Con toda su calidad y universalidad el teatro de Lorca sigue siendo teatro español; entonces, no importa que salgan los actores mirando de reojo al público, ni que hablen hacia el proscenio, ni que sepan su papel junto con otros cinco y que no estén muy decididos a actuar, sino más bien a decir sus parlamentos. Es un teatro virgen de Stanislavsky, que puede hacerse tan bien como cualquier otro y que los escritores de mi generación nunca intentamos (con lo que se explica por qué nuestras obras se ven tan mal en escena, porque hay que tener en cuenta que el 80% de los actores mayores de treinta años actúan en México a la española).
En fin, el caso es que ayer, digo, Basurto me dio una muy agradable sorpresa. En primer lugar, supo hacer el reparto con una sabiduría que no le hubiera sospechado. El Ama y la Tía, que están casi todo el tiempo en escena, se las encargó a dos mujeres que, me perdonarán, pero yo nunca las había visto, y de haberlo hecho nunca me hubiera atrevido a encomendarles más de un parlamento. Pues bien, estas dos señoras, Micaela Castejón y Mercedes Ferriz, eran exactamente lo que se necesitaba; la criada del teatro, que habla mucho y… (afortunadamente diciendo García Lorca) y siempre tiene la razón, y la Tía sentada, tejiendo y viendo todo el horror de la vida. Eran perfectas, muy simpáticas, muy agradables de ver; nunca estridentes, ni molestas, con unos papeles que les quedaban como un guante. ¡Y Basurto había inventado todo esto! Miguel Macia viendo sus flores… las flores sí eran horrendas: de plástico. ¿Por qué no se dan cuenta que si las flores de plástico son el adorno de todas las casas horribles de México, no hay un sólo espectador que al abrirse el telón y verse un invernadero, no diga: "Mira, flores de plástico"? Debieron hacerlas de papel, o de cera, o naturales, pero no de plástico.
Entre Rosita, vestida de rojo, llena de vida, con los sombreros y el polizón y no sé qué cosas. Y el Sobrino, que la ama, con la carta en la que le ordenan que se vaya a Tucumán. Éste dice a la Tía: “Me dice mi padre que me vaya"; y ella a él: "Vas a destruir a Rosita"; y él a ella: “No quiero irme, ¿usted qué me aconseja?" "Que te vayas". ¿Quién tuvo la culpa? Nunca se llega a saber, como en la vida.

Muestras de datos:

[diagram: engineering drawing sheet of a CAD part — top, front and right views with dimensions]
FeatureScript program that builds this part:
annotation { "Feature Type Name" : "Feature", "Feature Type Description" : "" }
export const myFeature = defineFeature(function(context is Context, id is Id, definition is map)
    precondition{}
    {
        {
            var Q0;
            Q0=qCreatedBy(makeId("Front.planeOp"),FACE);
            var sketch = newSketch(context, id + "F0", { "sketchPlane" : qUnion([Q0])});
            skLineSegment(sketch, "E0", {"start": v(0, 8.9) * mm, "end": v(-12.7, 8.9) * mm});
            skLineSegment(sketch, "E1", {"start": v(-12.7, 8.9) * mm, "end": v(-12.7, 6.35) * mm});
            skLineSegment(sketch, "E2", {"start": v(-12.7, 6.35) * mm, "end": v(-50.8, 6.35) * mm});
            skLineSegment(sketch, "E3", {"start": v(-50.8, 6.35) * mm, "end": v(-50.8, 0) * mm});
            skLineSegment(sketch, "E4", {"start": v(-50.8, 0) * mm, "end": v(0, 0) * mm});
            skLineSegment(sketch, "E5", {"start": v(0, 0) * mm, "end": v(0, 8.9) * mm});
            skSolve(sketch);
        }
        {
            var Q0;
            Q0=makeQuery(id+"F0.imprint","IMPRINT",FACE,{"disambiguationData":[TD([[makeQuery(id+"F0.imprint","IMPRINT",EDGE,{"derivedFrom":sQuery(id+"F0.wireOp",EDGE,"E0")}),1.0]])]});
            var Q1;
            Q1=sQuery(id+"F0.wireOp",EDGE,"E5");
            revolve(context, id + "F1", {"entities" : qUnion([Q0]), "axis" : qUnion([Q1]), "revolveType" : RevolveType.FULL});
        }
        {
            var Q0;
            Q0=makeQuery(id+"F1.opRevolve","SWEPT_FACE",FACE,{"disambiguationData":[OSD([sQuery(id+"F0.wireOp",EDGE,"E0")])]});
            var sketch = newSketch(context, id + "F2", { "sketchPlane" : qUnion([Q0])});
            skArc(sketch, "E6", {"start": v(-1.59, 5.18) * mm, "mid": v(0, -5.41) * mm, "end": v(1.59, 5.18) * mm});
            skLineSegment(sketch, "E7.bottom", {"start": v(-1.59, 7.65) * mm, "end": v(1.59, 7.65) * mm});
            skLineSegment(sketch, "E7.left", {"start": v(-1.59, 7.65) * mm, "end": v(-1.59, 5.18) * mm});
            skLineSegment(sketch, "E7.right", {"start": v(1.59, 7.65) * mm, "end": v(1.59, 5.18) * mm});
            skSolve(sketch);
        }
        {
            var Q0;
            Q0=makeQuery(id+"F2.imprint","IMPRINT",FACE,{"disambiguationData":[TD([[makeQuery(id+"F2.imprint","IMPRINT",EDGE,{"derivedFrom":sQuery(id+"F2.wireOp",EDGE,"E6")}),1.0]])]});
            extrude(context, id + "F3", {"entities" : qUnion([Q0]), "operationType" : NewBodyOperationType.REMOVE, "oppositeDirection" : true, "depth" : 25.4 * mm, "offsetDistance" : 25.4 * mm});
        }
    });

Tarea: ¿Puedes reproducir literalmente el pasaje del fragmento sobre el teatro de Lorca que empieza en las palabras "Con toda su" y termina después de "a la española)."?

Respuesta:
Con toda su calidad y universalidad el teatro de Lorca sigue siendo teatro español; entonces, no importa que salgan los actores mirando de reojo al público, ni que hablen hacia el proscenio, ni que sepan su papel junto con otros cinco y que no estén muy decididos a actuar, sino más bien a decir sus parlamentos. Es un teatro virgen de Stanislavsky, que puede hacerse tan bien como cualquier otro y que los escritores de mi generación nunca intentamos (con lo que se explica por qué nuestras obras se ven tan mal en escena, porque hay que tener en cuenta que el 80% de los actores mayores de treinta años actúan en México a la española).